╔══

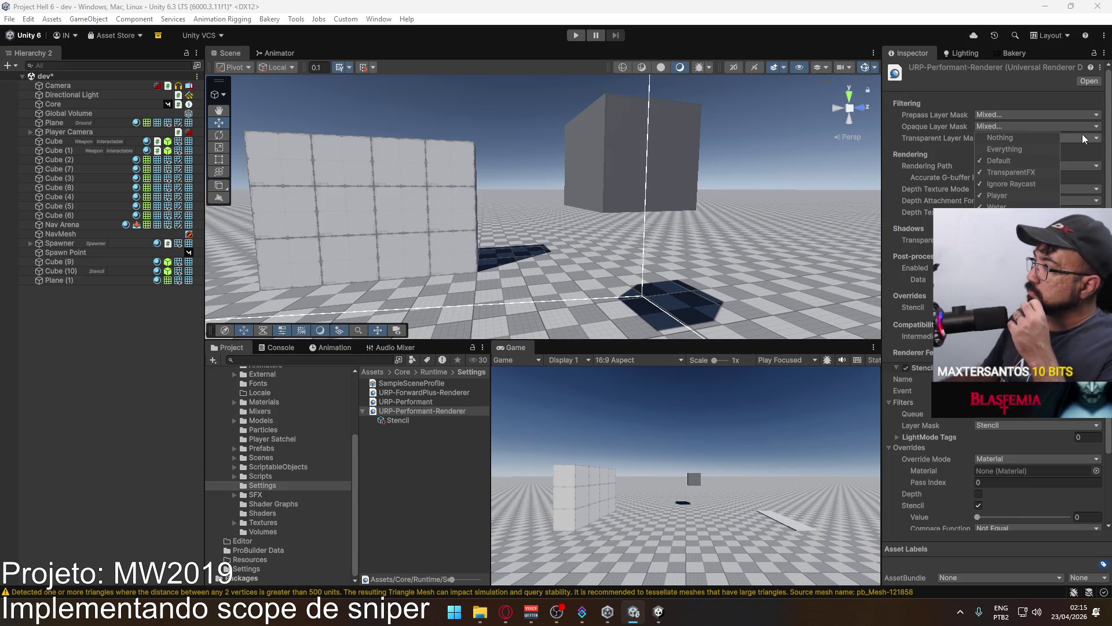
{"action": "left_click", "coordinate": [1083, 137]}
{"action": "left_click", "coordinate": [1022, 126]}
{"action": "mouse_move", "coordinate": [580, 243]}
{"action": "left_mouse_down"}
{"action": "mouse_move", "coordinate": [461, 308]}
{"action": "mouse_move", "coordinate": [210, 263]}
{"action": "left_mouse_up"}
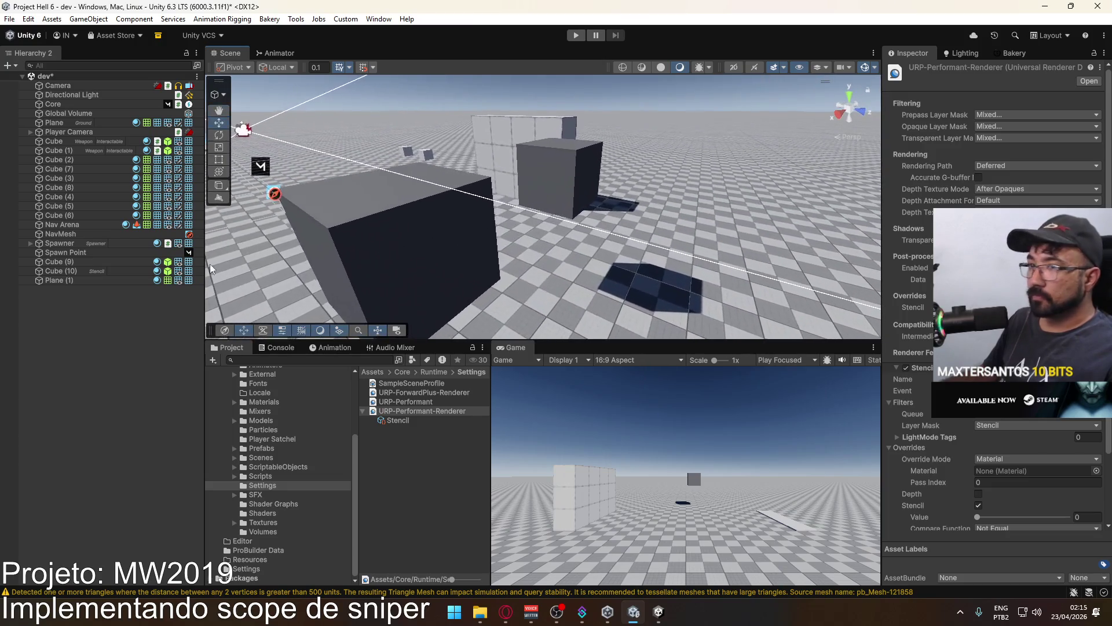
Frame and orbit around Plane (1) and Cube (10), then select the URP-Performant asset.
{"action": "left_click", "coordinate": [94, 271]}
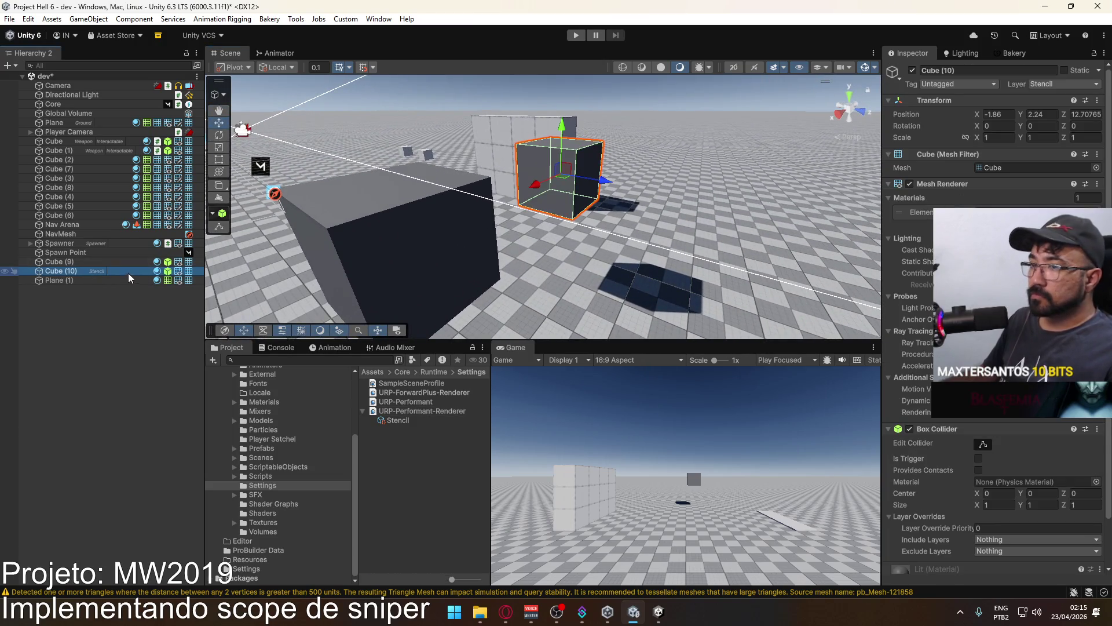
{"action": "left_click", "coordinate": [73, 281]}
{"action": "key", "text": "f"}
{"action": "mouse_move", "coordinate": [415, 201]}
{"action": "left_mouse_down"}
{"action": "mouse_move", "coordinate": [661, 207]}
{"action": "mouse_move", "coordinate": [711, 181]}
{"action": "left_mouse_up"}
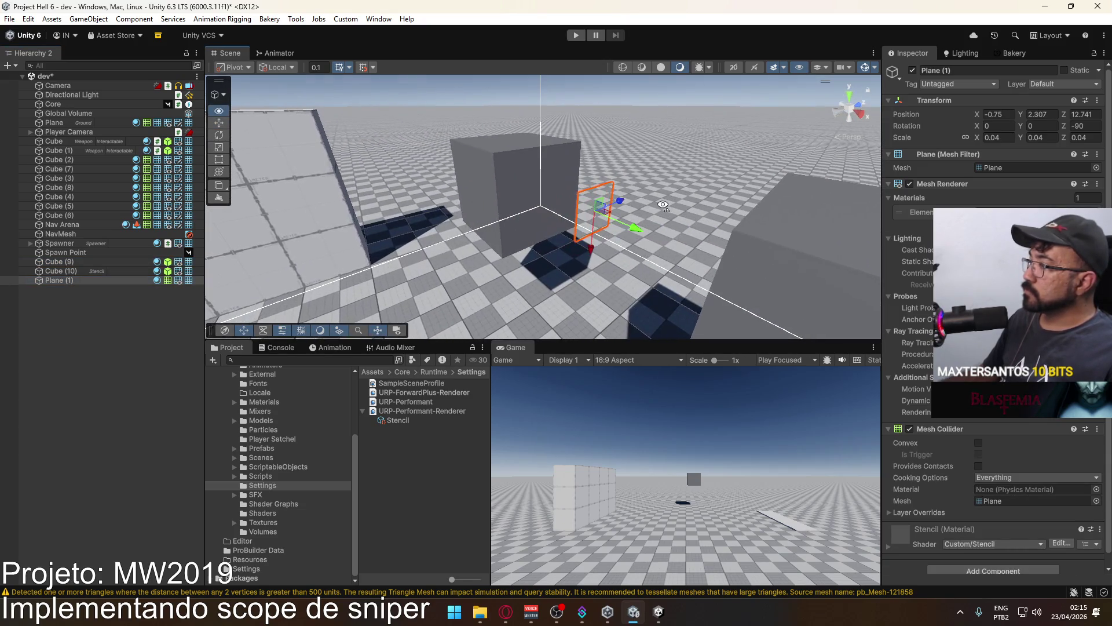
{"action": "left_click", "coordinate": [509, 192]}
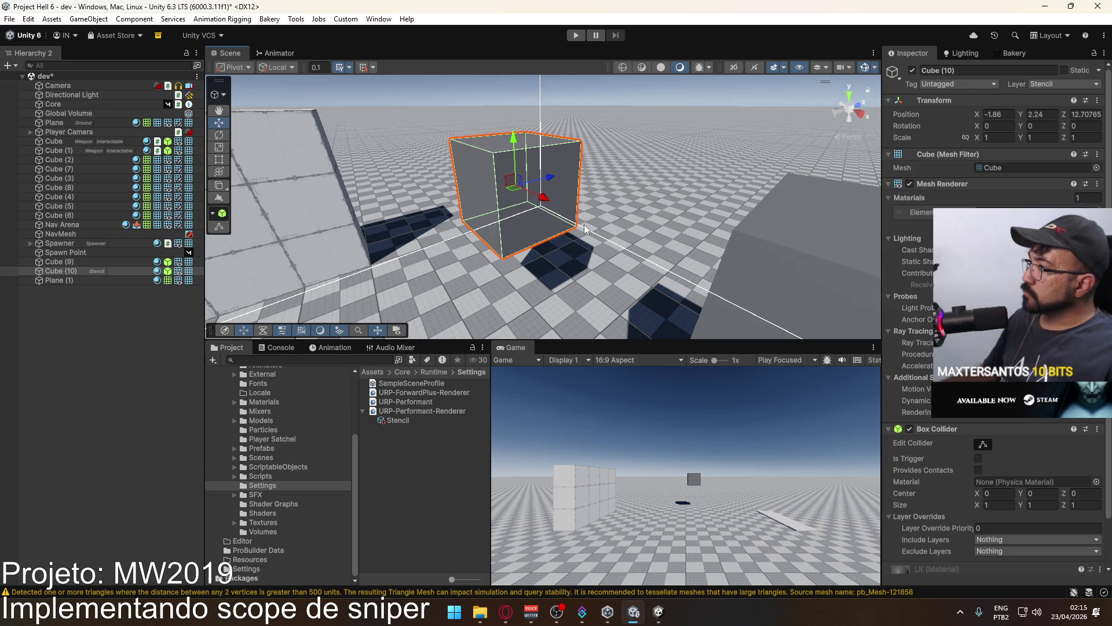
{"action": "left_click", "coordinate": [107, 281]}
{"action": "key", "text": "f"}
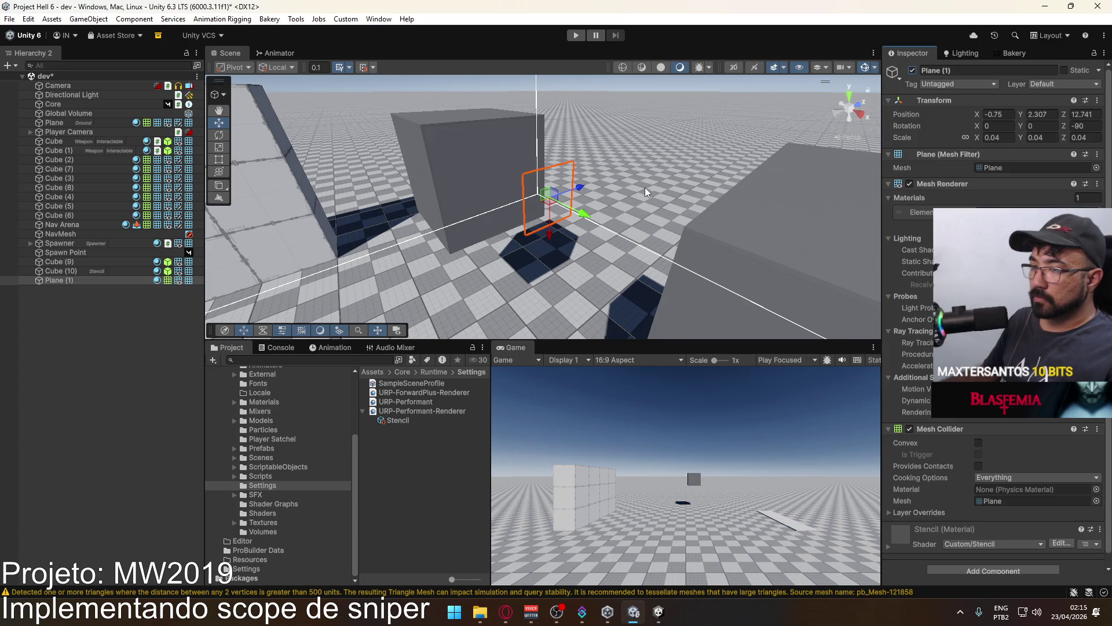
{"action": "left_click_drag", "start_coordinate": [644, 187], "coordinate": [429, 219]}
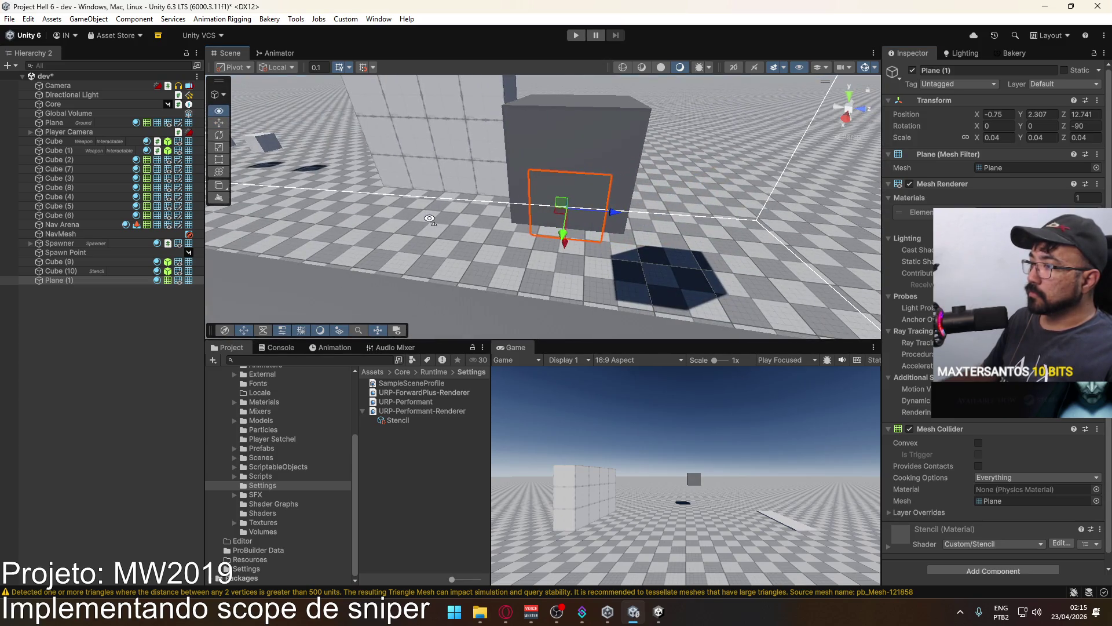
{"action": "left_click", "coordinate": [412, 402]}
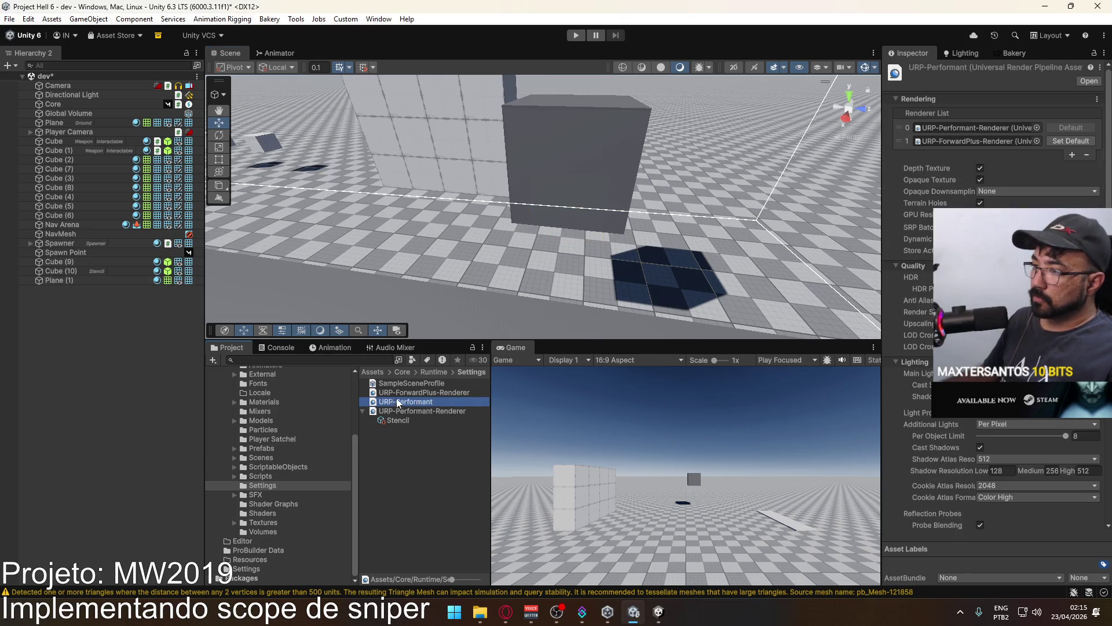
Remove the Stencil renderer feature from URP-Performant-Renderer.
{"action": "left_click", "coordinate": [428, 393]}
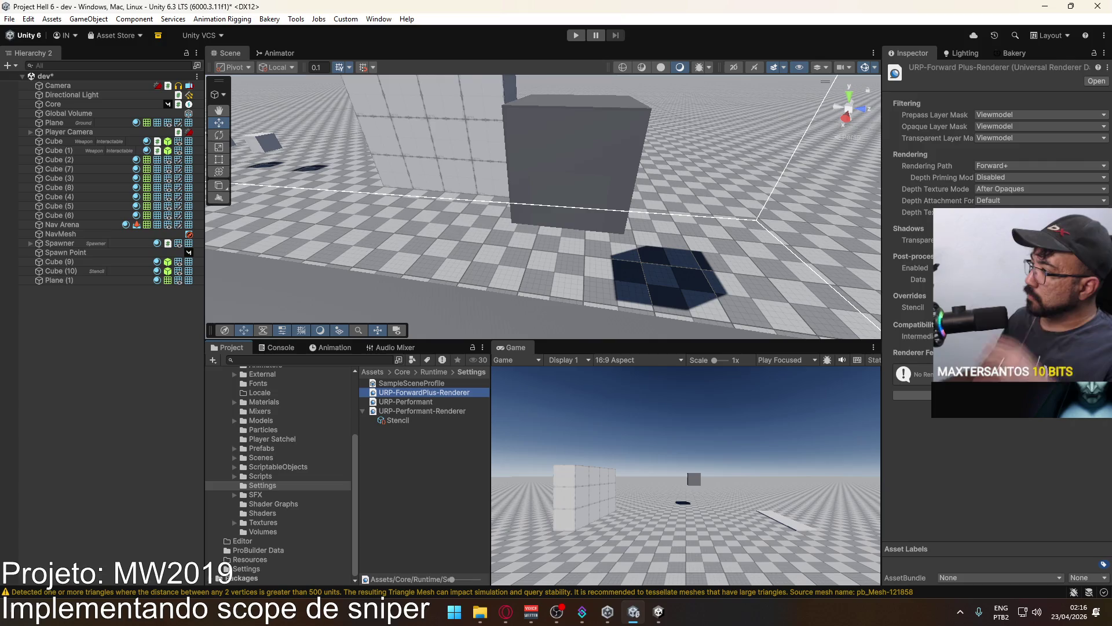
{"action": "left_click", "coordinate": [415, 409]}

╚══

» **PROBLEM**
All entries must be written out again exactly as given, with no pictures in the copy.

» **RESULT OF THIS TASK**
{"action": "left_click", "coordinate": [1083, 137]}
{"action": "left_click", "coordinate": [1022, 126]}
{"action": "mouse_move", "coordinate": [580, 243]}
{"action": "left_mouse_down"}
{"action": "mouse_move", "coordinate": [461, 308]}
{"action": "mouse_move", "coordinate": [210, 263]}
{"action": "left_mouse_up"}
Frame and orbit around Plane (1) and Cube (10), then select the URP-Performant asset.
{"action": "left_click", "coordinate": [94, 271]}
{"action": "left_click", "coordinate": [73, 281]}
{"action": "key", "text": "f"}
{"action": "mouse_move", "coordinate": [415, 201]}
{"action": "left_mouse_down"}
{"action": "mouse_move", "coordinate": [661, 207]}
{"action": "mouse_move", "coordinate": [711, 181]}
{"action": "left_mouse_up"}
{"action": "left_click", "coordinate": [509, 192]}
{"action": "left_click", "coordinate": [107, 281]}
{"action": "key", "text": "f"}
{"action": "left_click_drag", "start_coordinate": [644, 187], "coordinate": [429, 219]}
{"action": "left_click", "coordinate": [412, 402]}
Remove the Stencil renderer feature from URP-Performant-Renderer.
{"action": "left_click", "coordinate": [428, 393]}
{"action": "left_click", "coordinate": [415, 409]}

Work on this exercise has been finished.